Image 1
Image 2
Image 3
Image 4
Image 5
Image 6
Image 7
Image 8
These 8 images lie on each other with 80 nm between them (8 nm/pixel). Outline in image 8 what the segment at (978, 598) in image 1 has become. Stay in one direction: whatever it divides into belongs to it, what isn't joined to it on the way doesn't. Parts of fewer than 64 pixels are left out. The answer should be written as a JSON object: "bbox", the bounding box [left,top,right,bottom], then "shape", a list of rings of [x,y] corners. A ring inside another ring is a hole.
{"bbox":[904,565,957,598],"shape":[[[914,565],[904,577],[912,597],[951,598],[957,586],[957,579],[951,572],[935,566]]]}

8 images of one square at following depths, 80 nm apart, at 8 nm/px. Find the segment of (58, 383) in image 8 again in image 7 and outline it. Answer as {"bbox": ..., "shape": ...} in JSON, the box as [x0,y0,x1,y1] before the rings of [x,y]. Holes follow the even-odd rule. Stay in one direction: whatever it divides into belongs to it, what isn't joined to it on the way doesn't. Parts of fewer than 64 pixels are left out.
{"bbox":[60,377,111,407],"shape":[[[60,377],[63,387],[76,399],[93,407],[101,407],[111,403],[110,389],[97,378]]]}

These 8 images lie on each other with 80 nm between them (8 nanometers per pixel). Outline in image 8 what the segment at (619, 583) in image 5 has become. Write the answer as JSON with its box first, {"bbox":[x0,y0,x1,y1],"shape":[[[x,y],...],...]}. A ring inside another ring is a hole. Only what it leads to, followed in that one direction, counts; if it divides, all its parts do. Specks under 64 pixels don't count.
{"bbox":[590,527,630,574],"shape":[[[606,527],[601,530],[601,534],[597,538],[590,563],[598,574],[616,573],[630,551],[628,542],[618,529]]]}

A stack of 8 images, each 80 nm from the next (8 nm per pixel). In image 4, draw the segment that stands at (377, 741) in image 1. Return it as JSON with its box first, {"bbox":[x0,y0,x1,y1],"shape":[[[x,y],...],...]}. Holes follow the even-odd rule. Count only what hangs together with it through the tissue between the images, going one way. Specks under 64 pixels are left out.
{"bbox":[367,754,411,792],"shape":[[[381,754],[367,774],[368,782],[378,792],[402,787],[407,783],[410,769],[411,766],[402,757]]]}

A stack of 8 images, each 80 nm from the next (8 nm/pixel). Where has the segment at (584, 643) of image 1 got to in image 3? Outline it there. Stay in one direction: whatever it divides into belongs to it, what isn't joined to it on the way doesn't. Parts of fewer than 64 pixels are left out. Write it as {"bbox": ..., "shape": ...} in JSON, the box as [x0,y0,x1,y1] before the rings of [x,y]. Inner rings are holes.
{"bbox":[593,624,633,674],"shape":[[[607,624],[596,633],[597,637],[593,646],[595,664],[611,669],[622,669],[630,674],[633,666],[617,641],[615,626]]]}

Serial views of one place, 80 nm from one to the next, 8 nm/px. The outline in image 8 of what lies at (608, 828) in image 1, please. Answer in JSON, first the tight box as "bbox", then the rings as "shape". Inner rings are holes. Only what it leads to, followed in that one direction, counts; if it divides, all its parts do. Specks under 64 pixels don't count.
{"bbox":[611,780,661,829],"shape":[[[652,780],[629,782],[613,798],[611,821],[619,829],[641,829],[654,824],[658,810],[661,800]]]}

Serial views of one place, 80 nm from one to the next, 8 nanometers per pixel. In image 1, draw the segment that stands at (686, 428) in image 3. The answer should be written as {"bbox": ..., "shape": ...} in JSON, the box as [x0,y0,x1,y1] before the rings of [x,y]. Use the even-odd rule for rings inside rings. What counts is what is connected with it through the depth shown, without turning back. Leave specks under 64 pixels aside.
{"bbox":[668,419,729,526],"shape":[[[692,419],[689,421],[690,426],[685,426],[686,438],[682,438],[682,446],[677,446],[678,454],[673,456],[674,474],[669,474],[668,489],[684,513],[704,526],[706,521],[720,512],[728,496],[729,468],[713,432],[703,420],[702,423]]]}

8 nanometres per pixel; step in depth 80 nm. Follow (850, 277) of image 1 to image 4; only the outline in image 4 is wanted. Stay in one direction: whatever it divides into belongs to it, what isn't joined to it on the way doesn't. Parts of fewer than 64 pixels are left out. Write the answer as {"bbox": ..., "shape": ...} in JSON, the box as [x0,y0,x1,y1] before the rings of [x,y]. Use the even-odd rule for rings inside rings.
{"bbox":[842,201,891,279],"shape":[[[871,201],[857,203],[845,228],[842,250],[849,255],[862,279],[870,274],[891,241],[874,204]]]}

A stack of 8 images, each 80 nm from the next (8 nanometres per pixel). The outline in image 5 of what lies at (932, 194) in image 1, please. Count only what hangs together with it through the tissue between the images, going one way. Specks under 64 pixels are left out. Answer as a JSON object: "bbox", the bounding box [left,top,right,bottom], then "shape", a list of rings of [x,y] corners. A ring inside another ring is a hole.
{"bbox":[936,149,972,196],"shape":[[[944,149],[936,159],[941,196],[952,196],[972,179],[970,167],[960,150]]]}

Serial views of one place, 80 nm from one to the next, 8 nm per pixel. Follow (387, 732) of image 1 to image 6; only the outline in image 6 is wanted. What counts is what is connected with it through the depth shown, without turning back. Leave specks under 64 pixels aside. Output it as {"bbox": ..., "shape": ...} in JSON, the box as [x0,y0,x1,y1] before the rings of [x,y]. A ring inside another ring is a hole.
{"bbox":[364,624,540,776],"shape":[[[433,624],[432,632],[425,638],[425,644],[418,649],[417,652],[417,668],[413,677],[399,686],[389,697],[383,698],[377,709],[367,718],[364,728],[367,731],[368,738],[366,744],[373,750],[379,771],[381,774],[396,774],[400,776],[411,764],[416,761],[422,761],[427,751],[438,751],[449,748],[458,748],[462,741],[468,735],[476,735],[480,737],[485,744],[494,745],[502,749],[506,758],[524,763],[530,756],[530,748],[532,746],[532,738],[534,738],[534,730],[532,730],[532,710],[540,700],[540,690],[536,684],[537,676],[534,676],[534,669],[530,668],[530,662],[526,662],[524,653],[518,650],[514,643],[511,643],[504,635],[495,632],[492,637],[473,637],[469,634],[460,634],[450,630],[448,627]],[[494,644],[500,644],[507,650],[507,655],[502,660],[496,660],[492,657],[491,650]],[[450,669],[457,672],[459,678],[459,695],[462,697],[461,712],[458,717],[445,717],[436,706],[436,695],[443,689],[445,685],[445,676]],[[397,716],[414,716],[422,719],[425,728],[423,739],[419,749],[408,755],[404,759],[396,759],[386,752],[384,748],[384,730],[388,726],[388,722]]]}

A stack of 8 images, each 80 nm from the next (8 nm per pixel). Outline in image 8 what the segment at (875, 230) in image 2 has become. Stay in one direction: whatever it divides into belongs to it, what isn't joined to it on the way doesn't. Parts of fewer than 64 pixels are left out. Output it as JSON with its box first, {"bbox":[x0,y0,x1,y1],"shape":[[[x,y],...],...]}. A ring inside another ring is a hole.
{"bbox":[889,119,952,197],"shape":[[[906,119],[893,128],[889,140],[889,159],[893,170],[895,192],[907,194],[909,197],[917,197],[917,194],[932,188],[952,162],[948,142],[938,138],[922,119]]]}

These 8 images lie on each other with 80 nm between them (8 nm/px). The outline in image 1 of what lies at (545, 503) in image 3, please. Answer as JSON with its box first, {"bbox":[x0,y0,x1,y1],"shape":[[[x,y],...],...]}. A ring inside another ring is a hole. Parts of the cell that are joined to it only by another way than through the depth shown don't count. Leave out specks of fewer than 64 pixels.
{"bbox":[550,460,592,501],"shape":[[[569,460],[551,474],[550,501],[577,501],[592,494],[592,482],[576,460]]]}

----------------------------------------

Reproduce the entries above in full, so that each one reads exactly as before.

Image 1
Image 2
Image 3
Image 4
Image 5
Image 6
Image 7
Image 8
These 8 images lie on each other with 80 nm between them (8 nm/pixel). Outline in image 8 what the segment at (978, 598) in image 1 has become. Stay in one direction: whatever it divides into belongs to it, what isn't joined to it on the way doesn't. Parts of fewer than 64 pixels are left out. The answer should be written as a JSON object: "bbox", the bounding box [left,top,right,bottom], then "shape", a list of rings of [x,y] corners. A ring inside another ring is a hole.
{"bbox":[904,565,957,598],"shape":[[[914,565],[904,577],[912,597],[951,598],[957,586],[957,579],[951,572],[935,566]]]}

8 images of one square at following depths, 80 nm apart, at 8 nm/px. Find the segment of (58, 383) in image 8 again in image 7 and outline it. Answer as {"bbox": ..., "shape": ...} in JSON, the box as [x0,y0,x1,y1] before the rings of [x,y]. Holes follow the even-odd rule. Stay in one direction: whatever it divides into belongs to it, what isn't joined to it on the way doesn't. Parts of fewer than 64 pixels are left out.
{"bbox":[60,377,111,407],"shape":[[[60,377],[63,387],[76,399],[93,407],[101,407],[111,403],[110,389],[97,378]]]}

These 8 images lie on each other with 80 nm between them (8 nanometers per pixel). Outline in image 8 what the segment at (619, 583) in image 5 has become. Write the answer as JSON with its box first, {"bbox":[x0,y0,x1,y1],"shape":[[[x,y],...],...]}. A ring inside another ring is a hole. Only what it leads to, followed in that one direction, counts; if it divides, all its parts do. Specks under 64 pixels don't count.
{"bbox":[590,527,630,574],"shape":[[[606,527],[601,530],[601,534],[597,538],[590,563],[598,574],[616,573],[630,551],[628,542],[618,529]]]}

A stack of 8 images, each 80 nm from the next (8 nm per pixel). In image 4, draw the segment that stands at (377, 741) in image 1. Return it as JSON with its box first, {"bbox":[x0,y0,x1,y1],"shape":[[[x,y],...],...]}. Holes follow the even-odd rule. Count only what hangs together with it through the tissue between the images, going one way. Specks under 64 pixels are left out.
{"bbox":[367,754,411,792],"shape":[[[381,754],[367,774],[368,782],[378,792],[402,787],[407,783],[410,769],[411,766],[402,757]]]}

A stack of 8 images, each 80 nm from the next (8 nm/pixel). Where has the segment at (584, 643) of image 1 got to in image 3? Outline it there. Stay in one direction: whatever it divides into belongs to it, what isn't joined to it on the way doesn't. Parts of fewer than 64 pixels are left out. Write it as {"bbox": ..., "shape": ...} in JSON, the box as [x0,y0,x1,y1] before the rings of [x,y]. Inner rings are holes.
{"bbox":[593,624,633,674],"shape":[[[607,624],[596,633],[597,637],[593,646],[595,664],[611,669],[622,669],[630,674],[633,666],[617,641],[615,626]]]}

Serial views of one place, 80 nm from one to the next, 8 nm/px. The outline in image 8 of what lies at (608, 828) in image 1, please. Answer in JSON, first the tight box as "bbox", then the rings as "shape". Inner rings are holes. Only what it leads to, followed in that one direction, counts; if it divides, all its parts do. Specks under 64 pixels don't count.
{"bbox":[611,780,661,829],"shape":[[[652,780],[629,782],[613,798],[611,821],[619,829],[641,829],[654,824],[658,810],[661,800]]]}

Serial views of one place, 80 nm from one to the next, 8 nanometers per pixel. In image 1, draw the segment that stands at (686, 428) in image 3. The answer should be written as {"bbox": ..., "shape": ...} in JSON, the box as [x0,y0,x1,y1] before the rings of [x,y]. Use the even-odd rule for rings inside rings. What counts is what is connected with it through the depth shown, without turning back. Leave specks under 64 pixels aside.
{"bbox":[668,419,729,526],"shape":[[[692,419],[689,421],[690,426],[685,426],[686,438],[682,438],[682,446],[677,446],[678,454],[673,456],[674,474],[669,474],[668,489],[684,513],[704,526],[706,521],[720,512],[728,496],[729,468],[713,432],[703,420],[702,423]]]}

8 nanometres per pixel; step in depth 80 nm. Follow (850, 277) of image 1 to image 4; only the outline in image 4 is wanted. Stay in one direction: whatever it divides into belongs to it, what isn't joined to it on the way doesn't. Parts of fewer than 64 pixels are left out. Write the answer as {"bbox": ..., "shape": ...} in JSON, the box as [x0,y0,x1,y1] before the rings of [x,y]. Use the even-odd rule for rings inside rings.
{"bbox":[842,201,891,279],"shape":[[[871,201],[857,203],[845,228],[842,250],[849,255],[862,279],[870,274],[891,241],[874,204]]]}

A stack of 8 images, each 80 nm from the next (8 nanometres per pixel). The outline in image 5 of what lies at (932, 194) in image 1, please. Count only what hangs together with it through the tissue between the images, going one way. Specks under 64 pixels are left out. Answer as a JSON object: "bbox", the bounding box [left,top,right,bottom], then "shape", a list of rings of [x,y] corners. A ring inside another ring is a hole.
{"bbox":[936,149,972,196],"shape":[[[944,149],[936,159],[941,196],[952,196],[972,179],[970,167],[960,150]]]}

Serial views of one place, 80 nm from one to the next, 8 nm per pixel. Follow (387, 732) of image 1 to image 6; only the outline in image 6 is wanted. What counts is what is connected with it through the depth shown, without turning back. Leave specks under 64 pixels aside. Output it as {"bbox": ..., "shape": ...} in JSON, the box as [x0,y0,x1,y1] before the rings of [x,y]. A ring inside another ring is a hole.
{"bbox":[364,624,540,776],"shape":[[[433,624],[432,632],[425,638],[425,644],[418,649],[417,652],[417,668],[413,677],[399,686],[389,697],[383,698],[377,709],[367,718],[364,728],[367,731],[368,738],[366,744],[373,750],[379,771],[381,774],[396,774],[400,776],[411,764],[416,761],[422,761],[427,751],[438,751],[449,748],[458,748],[462,741],[468,735],[476,735],[480,737],[485,744],[494,745],[502,749],[506,758],[524,763],[530,756],[530,748],[532,746],[532,738],[534,738],[534,730],[532,730],[532,710],[540,700],[540,690],[536,684],[537,676],[534,676],[534,669],[530,668],[530,662],[526,662],[524,653],[518,650],[514,643],[511,643],[504,635],[495,632],[492,637],[473,637],[469,634],[460,634],[450,630],[448,627]],[[494,644],[500,644],[507,650],[507,655],[502,660],[496,660],[492,657],[491,650]],[[450,669],[457,672],[459,678],[459,695],[462,697],[461,712],[458,717],[445,717],[436,706],[436,695],[443,689],[445,685],[445,676]],[[397,716],[414,716],[422,719],[425,728],[423,739],[419,749],[408,755],[404,759],[396,759],[386,752],[384,748],[384,730],[388,726],[388,722]]]}

A stack of 8 images, each 80 nm from the next (8 nm per pixel). Outline in image 8 what the segment at (875, 230) in image 2 has become. Stay in one direction: whatever it divides into belongs to it, what isn't joined to it on the way doesn't. Parts of fewer than 64 pixels are left out. Output it as JSON with its box first, {"bbox":[x0,y0,x1,y1],"shape":[[[x,y],...],...]}. A ring inside another ring is a hole.
{"bbox":[889,119,952,197],"shape":[[[906,119],[893,128],[889,140],[889,159],[893,170],[895,192],[907,194],[909,197],[917,197],[917,194],[932,188],[952,162],[948,142],[938,138],[922,119]]]}

These 8 images lie on each other with 80 nm between them (8 nm/px). The outline in image 1 of what lies at (545, 503) in image 3, please. Answer as JSON with its box first, {"bbox":[x0,y0,x1,y1],"shape":[[[x,y],...],...]}. A ring inside another ring is a hole. Parts of the cell that are joined to it only by another way than through the depth shown don't count. Leave out specks of fewer than 64 pixels.
{"bbox":[550,460,592,501],"shape":[[[569,460],[551,474],[550,501],[577,501],[592,494],[592,482],[576,460]]]}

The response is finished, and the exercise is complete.